SOURCE PASSAGE |

BRATTLEBORO — I had a conversation with my son recently.
“So, what projects are you doing today at school?” I asked him.
“What?” he responded.
“Projects at school,” I repeated.
“What at school?”
“Projects!”
Finally, frustrated, he blurted, “I can't hear!”
“Pro-jects!” I screamed.
“Oh - projects,” my son said.
That conversation occurred as we biked to school along Western Avenue through one of those gorgeous wintery-mix mornings.
My son doesn't have a hearing problem (except when we ask him to clean his room). On good days, I usually speak fairly clearly. (This was a topnotch day for me.)
The problem was a Vermont soundscape and landscape subjugated to an ever-increasing collective rumble of cars and trucks, which happen to be excruciatingly noisy in wet, slushy weather.
With beads of frozen ice clinging to my beard, I was relieved once we were able to carry on a somewhat normal conversation.
“I don't want to talk about school,” he said. “I want to talk about NASA going to Mars.”
I could have saved stressing out my vocal chords.

DATA PROVIDED |
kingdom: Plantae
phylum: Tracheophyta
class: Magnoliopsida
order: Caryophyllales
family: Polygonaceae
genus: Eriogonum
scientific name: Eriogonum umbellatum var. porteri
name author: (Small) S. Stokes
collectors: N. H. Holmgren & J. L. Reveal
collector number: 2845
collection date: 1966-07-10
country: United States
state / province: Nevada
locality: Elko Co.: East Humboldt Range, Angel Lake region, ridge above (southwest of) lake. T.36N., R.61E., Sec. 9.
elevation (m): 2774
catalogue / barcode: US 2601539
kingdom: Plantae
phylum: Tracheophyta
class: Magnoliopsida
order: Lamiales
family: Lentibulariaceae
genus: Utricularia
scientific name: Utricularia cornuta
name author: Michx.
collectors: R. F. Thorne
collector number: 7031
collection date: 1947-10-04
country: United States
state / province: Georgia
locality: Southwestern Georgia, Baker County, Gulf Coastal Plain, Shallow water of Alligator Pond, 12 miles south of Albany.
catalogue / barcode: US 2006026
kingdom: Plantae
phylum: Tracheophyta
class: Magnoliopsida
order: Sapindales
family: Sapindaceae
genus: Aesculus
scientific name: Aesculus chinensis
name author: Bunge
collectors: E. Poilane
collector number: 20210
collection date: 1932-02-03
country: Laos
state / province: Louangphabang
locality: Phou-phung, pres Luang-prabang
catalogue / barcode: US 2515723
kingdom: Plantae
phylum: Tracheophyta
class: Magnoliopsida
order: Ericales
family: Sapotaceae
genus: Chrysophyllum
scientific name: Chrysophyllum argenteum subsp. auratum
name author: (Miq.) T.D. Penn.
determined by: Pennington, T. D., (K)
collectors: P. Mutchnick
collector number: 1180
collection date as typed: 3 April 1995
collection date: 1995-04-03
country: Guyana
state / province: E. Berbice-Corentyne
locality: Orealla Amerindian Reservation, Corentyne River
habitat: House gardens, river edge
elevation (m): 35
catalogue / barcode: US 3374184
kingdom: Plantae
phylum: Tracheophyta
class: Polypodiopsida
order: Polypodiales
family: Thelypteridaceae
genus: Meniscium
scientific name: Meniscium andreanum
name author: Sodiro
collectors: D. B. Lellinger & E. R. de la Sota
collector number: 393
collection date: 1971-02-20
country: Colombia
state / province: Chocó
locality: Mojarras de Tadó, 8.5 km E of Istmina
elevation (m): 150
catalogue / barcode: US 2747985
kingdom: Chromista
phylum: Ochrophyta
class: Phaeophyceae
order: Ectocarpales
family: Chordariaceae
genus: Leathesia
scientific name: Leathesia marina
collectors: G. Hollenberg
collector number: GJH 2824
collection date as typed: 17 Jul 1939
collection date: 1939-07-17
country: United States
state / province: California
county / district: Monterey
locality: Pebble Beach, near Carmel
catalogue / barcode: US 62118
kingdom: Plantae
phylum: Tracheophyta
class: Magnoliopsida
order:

YOUR TASK |
Reproduce the part of the bike-to-school passage starting at "My son doesn't" and ending at "somewhat normal conversation.".

EXERCISE RESPONSE |
My son doesn't have a hearing problem (except when we ask him to clean his room). On good days, I usually speak fairly clearly. (This was a topnotch day for me.)
The problem was a Vermont soundscape and landscape subjugated to an ever-increasing collective rumble of cars and trucks, which happen to be excruciatingly noisy in wet, slushy weather.
With beads of frozen ice clinging to my beard, I was relieved once we were able to carry on a somewhat normal conversation.